Brief: Take each line of the listing that has the string "Dyer" and report it.

Records for processing:

====================

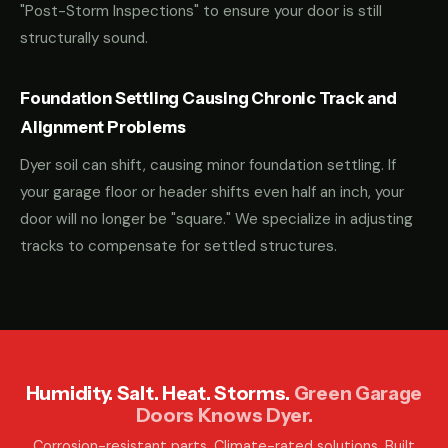
"Post-Storm Inspections" to ensure your door is still
structurally sound.
Foundation Settling Causing Chronic Track and
Alignment Problems
Dyer soil can shift, causing minor foundation settling. If
your garage floor or header shifts even half an inch, your
door will no longer be "square." We specialize in adjusting
tracks to compensate for settled structures.
Humidity. Salt. Heat. Storms.
Green Garage
Doors Knows Dyer.
Corrosion-resistant parts. Climate-rated solutions. Built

====================

Solution to this task:
Dyer soil can shift, causing minor foundation settling. If
Doors Knows Dyer.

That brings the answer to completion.